Feedback loops: After resolving the incident, gather your team to review what happened and document lessons learned. Update your policies, training programs, and technologies in order to reduce the likelihood of occurrences.

Cultural considerations: Evaluate the response of affected individuals to determine whether the notification and remediation processes, including how notices were communicated and received, were sensitive to regional and cultural expectations, especially in cases of global operations.

Metrics for success: Establish or consider revising existing benchmarks for evaluating your breach response plan’s effectiveness, such as reduced breach impact, improved response times, and enhanced stakeholder trust.

Simulation exercises: If not already in place, conduct annual drills to ensure the response team is prepared and the response process is effective.

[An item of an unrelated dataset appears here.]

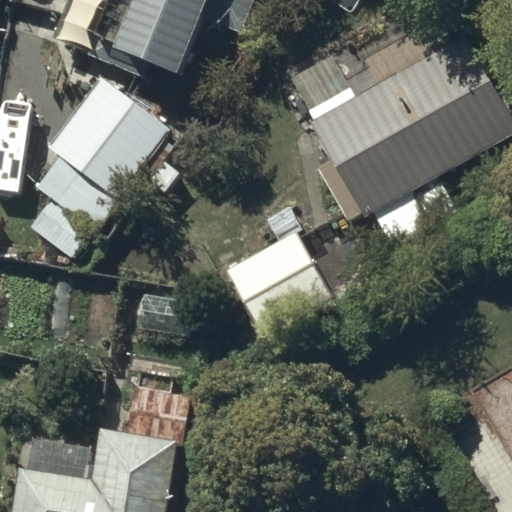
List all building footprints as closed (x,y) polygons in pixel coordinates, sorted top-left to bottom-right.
[(266,0),(149,0),(162,5),(134,76),(190,98),(216,32),(248,45),(266,0)] [(511,155),(511,118),(474,52),(325,135),(379,230),(511,155)] [(170,141),(106,93),(57,158),(66,170),(44,200),(60,212),(42,236),(78,263),(170,141)] [(278,240),(232,266),(266,334),(334,296),(331,288),(338,285),(311,231),(301,236),(298,231),(304,228),(290,202),(265,214),(278,240)] [(198,298),(143,292),(138,330),(193,336),(198,298)] [(174,511),(183,457),(114,447),(106,498),(28,486),(23,511),(174,511)]
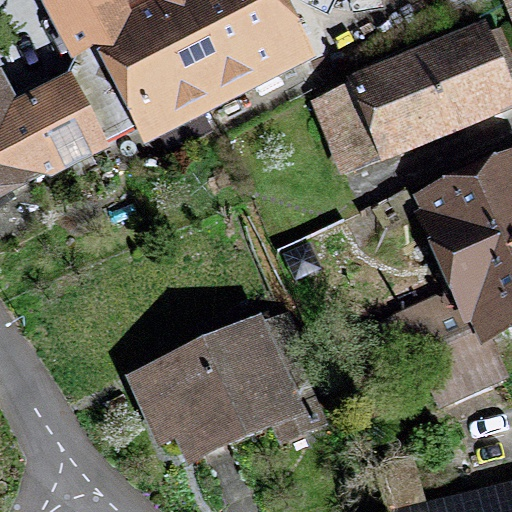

Board-level buy-in: If not already doing so, regularly present findings and updates to executives to secure ongoing support and resources for privacy initiatives.

Reducing the risk of privacy breaches

While a strong response plan is essential, prevention is even better. Strengthening security controls and implementing proactive measures can help reduce the likelihood of incidents. Key steps that may aid in risk reduction include:

Risk assessments: Regularly audit your systems, processes, and third-party vendors to identify vulnerabilities.

Data minimization: Collect only the data you need and securely dispose of it once it is no longer required.

Access controls: Implement strict access management to ensure only authorized personnel can handle sensitive data. Use multi-factor authentication (MFA) to strengthen authentication protocols and reduce unauthorized access risks.

Employee training: Train staff to recognize phishing attempts, handle personal information securely, and report suspected incidents promptly.

Encryption and monitoring: Encrypt data at rest and in transit to safeguard against unauthorized access. Implement real-time network monitoring to detect unusual activity before it escalates into a full-scale breach.

Network segmentation: Limit network access to authenticated devices to prevent attackers from moving laterally across systems.

Regulatory compliance: Regularly review your security measures through audits and assessments to ensure compliance with industry regulations. Conduct security audits of both internal measures and third-party vendors to identify vulnerabilities and enforce security standards.

Building confidence in incident response

In the words of Benjamin Franklin, “By failing to prepare, you are preparing to fail.” Privacy professionals must be proactive, not reactive. A robust incident response plan equips your organization to navigate the complexities of breaches and incidents with confidence, transforming what could be chaos into order—like turning a stormy sea into calm waters.